Because of the unparalleled size of designs, and the large numbers of different algorithms involved, EDA teams have always been experts on computational software. The scale on which they work is beyond other industries. Facebook has 2.5 billion users, so it is a big task to analyze the relationship graph. But a chip has hundreds of billions of pieces of interconnect, so it is is at least couple of orders of magnitude more complex to analyze the voltages and currents to ensure the chip will work correctly. What other industries consider aggressively large are often trivially small examples in an EDA context. Under the hood, many algorithms—from the voltage and current analysis just mentioned, to circuit simulation, to placement, to synthesis—are efficient manipulation of very large sparse matrices.
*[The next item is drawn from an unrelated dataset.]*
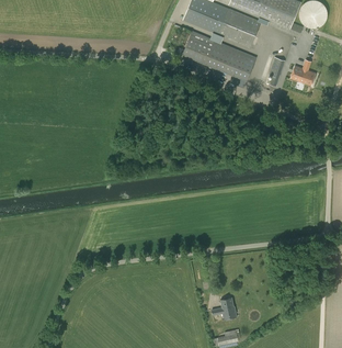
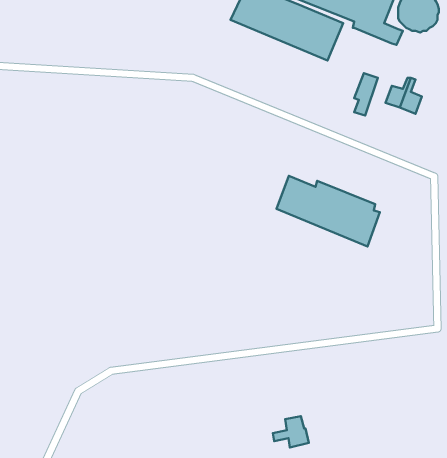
building: [183,32,255,81] -> [276,176,380,246]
It turns out that many of the approaches used in machine learning are, to a first approximation, the same algorithms in a new context.
The graph above shows a lot of domains where computation is important. The x-axis indicates increasing computational difficulty, the y-axis indicates the amount of data involved. So, for example, bitcoin mining is computationally hard (by design) but doesn't involve a lot of data. Artificial intelligence typically involves enormous labeled datasets for the training—for example, ImageNet contains 14M annotated images. It turns out, in fact, that much of the computation required for deep learning training and inference is very similar to many EDA algorithms.
The table above shows many of the algorithms used under the hood in EDA tools. The challenge is to implement these algorithms efficiently for the enormous size of modern semiconductor designs. This requires concurrent implementation either in cloud data centers or on-premises data centers.
Some algorithms are naturally concurrent. For example, doing a design rule check of a chip can check all the rules in parallel since they are mostly independent. Or different parts of the chip can be checked in parallel (with care taken how to join up the patches). Other algorithms, such as simulation, are much more difficult to parallelize since there are global values (time, in simulation) that all the parts of the simulation need to use. This limits the amount of parallelization that is possible before the communication of the global values requires more time and computer power than is gained from adding more cores.
Cadence's expertise in computation software for semiconductor design has enabled it to expand into the nearby domain of system analysis. For details, see my posts Bringing Clarity to System Analysis and Celsius: Thermal and Electrical Analysis Together at Last. These system analysis tools scale to use huge numbers of cores to do finite element analysis, computational fluid dynamics, and electrical analysis on an enormous number of grid elements.